SOURCE PASSAGE:
You’ve just accomplished three things. You admitted a limit. You activated team knowledge. You showed that expertise matters more than hierarchy.
Where This Goes Wrong
The biggest mistake is adding shame to the admission.
“I don’t know, I should probably understand this better” turns a clean statement into self-criticism. Your knowledge gap exists as fact, not moral failing. The qualifier undermines the very behavior you’re trying to model.
Another trap: using “I don’t know” when you actually mean “I haven’t decided yet” or “I disagree with your premise.” Those require different responses. Muddying the waters between lack of information and strategic choice destroys trust.
And watch out for the overcorrection. Some leaders start saying “I don’t know” about everything, including areas where they should have knowledge. If you consistently lack information about your core responsibilities, vulnerability becomes a performance issue.
The goal isn’t to know nothing. It’s to be honest about what you actually know versus what you’re pretending to know.
Because your team already knows the difference.
When the Professional Mask Stops Working
You learned to keep your emotions separate from your decisions.
Smile during the restructuring announcement. Stay calm when the project fails. Keep your voice steady when delivering bad news. The workplace taught you that feelings have no place in leadership.
Here’s what that mask actually costs you.
What Your Team Already Sees
Your team reads you better than you think.
They notice the tight shoulders during budget meetings. The forced cheerfulness when announcing changes. The way your voice changes when you’re stressed but pretending you’re not.
When you say “Everything’s fine” while your body language screams otherwise, they don’t think you’re composed. They think you’re either lying or completely unaware of what you’re projecting.
Neither builds trust.
What Emotional Honesty Actually Looks Like
This isn’t about crying in meetings or sharing every frustration.
Emotional exposure means letting your team see how you actually feel about the things that matter. When you miss a critical deadline, acknowledging “I’m genuinely frustrated we didn’t catch this earlier” gives them permission to be honest about their own concerns.

INFORMATION SHOWN:
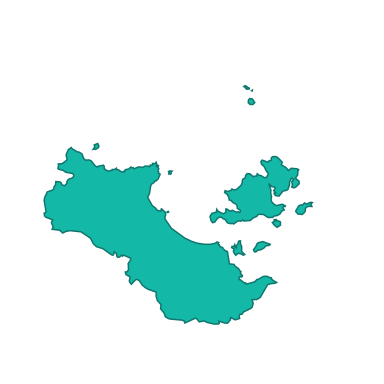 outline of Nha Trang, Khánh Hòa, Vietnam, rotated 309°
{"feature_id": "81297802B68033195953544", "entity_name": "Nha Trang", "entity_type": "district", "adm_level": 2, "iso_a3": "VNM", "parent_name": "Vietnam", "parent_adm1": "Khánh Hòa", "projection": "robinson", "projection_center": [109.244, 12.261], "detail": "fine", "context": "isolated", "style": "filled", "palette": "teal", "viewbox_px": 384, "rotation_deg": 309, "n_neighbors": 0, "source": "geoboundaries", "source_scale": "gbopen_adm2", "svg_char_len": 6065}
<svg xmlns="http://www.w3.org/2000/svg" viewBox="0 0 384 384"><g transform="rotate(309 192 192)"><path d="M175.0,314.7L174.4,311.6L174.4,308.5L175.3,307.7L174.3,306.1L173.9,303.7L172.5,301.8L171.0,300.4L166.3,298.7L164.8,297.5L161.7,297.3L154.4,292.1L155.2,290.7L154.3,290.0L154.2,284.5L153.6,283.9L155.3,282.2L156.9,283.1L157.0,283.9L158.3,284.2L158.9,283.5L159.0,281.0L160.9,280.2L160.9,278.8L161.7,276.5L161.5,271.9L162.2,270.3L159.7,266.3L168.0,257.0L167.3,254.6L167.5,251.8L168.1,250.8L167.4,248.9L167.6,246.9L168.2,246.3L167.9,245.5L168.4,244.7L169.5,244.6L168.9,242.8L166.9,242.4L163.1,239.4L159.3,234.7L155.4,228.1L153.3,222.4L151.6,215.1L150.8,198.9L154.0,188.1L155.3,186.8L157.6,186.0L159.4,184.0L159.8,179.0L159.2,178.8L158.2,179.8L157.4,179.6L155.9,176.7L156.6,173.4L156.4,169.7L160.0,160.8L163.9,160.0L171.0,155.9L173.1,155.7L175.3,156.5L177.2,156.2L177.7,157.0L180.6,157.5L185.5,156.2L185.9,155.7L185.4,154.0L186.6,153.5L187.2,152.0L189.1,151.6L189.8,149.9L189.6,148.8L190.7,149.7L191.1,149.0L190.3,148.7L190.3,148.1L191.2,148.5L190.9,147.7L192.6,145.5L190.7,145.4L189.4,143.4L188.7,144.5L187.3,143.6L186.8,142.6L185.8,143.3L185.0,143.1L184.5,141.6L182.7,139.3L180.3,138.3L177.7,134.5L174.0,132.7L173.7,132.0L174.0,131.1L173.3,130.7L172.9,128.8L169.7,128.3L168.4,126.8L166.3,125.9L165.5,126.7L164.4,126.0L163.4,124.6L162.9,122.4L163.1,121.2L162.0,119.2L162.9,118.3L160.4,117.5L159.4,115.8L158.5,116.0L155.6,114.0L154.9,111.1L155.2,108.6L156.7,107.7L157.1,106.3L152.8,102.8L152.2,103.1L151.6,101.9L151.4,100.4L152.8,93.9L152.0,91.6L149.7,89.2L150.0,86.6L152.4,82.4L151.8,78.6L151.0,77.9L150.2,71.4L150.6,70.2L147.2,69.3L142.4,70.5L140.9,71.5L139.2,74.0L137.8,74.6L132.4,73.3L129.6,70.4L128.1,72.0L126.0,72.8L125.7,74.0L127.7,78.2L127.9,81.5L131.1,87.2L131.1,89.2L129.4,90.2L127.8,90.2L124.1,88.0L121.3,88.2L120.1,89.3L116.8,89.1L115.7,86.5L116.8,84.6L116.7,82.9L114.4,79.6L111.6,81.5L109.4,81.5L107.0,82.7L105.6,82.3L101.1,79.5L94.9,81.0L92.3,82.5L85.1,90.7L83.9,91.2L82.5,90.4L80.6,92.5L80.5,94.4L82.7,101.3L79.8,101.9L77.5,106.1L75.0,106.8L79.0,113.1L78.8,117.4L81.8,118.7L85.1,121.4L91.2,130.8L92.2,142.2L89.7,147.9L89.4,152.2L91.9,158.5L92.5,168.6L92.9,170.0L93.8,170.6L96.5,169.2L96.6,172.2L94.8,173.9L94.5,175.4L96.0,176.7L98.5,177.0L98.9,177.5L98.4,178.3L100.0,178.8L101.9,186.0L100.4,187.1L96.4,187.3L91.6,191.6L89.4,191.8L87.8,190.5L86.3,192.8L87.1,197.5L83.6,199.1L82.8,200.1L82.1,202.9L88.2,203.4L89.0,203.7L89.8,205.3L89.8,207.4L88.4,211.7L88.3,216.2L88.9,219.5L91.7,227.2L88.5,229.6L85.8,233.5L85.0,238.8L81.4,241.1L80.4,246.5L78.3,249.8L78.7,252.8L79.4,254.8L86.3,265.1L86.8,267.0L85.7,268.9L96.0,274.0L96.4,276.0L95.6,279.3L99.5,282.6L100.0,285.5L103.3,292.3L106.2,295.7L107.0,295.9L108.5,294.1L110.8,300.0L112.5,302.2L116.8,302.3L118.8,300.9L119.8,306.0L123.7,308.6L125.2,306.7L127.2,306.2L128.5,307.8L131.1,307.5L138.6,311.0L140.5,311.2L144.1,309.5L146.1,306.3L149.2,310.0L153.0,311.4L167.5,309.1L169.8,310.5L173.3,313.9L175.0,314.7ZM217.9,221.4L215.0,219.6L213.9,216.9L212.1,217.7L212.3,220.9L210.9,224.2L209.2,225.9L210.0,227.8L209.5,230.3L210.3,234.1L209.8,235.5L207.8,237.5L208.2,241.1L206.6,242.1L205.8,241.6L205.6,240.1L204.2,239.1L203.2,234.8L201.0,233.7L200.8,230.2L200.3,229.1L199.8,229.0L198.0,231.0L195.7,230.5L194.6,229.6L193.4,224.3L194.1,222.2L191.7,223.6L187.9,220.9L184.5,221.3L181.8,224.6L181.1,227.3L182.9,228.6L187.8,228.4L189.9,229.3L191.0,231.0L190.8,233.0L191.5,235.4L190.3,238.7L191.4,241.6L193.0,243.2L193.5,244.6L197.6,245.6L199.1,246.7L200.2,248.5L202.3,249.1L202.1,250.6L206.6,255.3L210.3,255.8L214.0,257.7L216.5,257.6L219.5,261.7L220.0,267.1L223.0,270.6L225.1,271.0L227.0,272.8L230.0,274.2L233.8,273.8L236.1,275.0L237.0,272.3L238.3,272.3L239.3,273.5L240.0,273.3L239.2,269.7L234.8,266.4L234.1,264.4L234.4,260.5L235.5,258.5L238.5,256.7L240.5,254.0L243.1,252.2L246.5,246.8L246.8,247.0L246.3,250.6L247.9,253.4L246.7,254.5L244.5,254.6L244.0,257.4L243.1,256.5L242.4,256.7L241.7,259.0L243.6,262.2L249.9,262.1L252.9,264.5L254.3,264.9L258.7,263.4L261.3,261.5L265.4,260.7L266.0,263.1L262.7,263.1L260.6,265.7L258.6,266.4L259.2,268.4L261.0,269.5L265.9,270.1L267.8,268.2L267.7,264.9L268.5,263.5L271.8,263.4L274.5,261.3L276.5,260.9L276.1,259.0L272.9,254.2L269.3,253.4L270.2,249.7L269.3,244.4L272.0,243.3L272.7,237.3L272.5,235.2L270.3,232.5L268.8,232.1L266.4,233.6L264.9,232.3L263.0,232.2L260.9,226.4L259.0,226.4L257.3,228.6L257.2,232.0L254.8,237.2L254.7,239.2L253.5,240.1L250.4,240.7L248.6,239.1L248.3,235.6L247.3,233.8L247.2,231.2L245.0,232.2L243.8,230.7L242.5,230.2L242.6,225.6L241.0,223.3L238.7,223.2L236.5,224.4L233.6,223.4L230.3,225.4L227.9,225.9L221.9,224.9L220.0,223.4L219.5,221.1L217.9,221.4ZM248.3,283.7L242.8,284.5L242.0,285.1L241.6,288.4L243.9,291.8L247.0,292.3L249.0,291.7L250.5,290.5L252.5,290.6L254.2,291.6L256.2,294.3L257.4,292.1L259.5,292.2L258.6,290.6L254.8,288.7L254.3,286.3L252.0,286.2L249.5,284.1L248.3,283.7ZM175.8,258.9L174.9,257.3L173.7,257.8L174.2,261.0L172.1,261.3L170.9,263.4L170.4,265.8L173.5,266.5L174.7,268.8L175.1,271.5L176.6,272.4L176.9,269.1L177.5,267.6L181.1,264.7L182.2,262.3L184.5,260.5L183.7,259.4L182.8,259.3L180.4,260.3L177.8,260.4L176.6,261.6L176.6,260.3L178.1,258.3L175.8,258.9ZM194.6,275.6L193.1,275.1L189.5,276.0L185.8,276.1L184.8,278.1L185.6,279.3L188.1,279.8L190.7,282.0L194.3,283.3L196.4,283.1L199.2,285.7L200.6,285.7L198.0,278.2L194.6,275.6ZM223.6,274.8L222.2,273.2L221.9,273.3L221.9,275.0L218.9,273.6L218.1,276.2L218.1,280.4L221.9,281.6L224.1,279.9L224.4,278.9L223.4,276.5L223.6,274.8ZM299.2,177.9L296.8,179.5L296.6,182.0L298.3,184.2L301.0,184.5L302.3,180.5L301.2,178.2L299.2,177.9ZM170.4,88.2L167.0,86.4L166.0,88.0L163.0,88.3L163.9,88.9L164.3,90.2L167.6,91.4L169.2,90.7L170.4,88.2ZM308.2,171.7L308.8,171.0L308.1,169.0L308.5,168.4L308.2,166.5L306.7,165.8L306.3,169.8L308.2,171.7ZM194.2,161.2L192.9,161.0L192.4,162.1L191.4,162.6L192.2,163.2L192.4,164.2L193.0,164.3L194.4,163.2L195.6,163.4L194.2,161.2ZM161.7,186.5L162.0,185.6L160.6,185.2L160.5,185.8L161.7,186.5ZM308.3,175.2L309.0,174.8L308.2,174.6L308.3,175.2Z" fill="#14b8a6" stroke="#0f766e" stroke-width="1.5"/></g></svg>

BRIEF:
Put this sentence from the leadership passage into Spanish: "Your team reads you better than you think." The listing comes from a separate source and is unrelated to the leadership passage.

RESULT BELOW:
Tu equipo te lee mejor de lo que crees.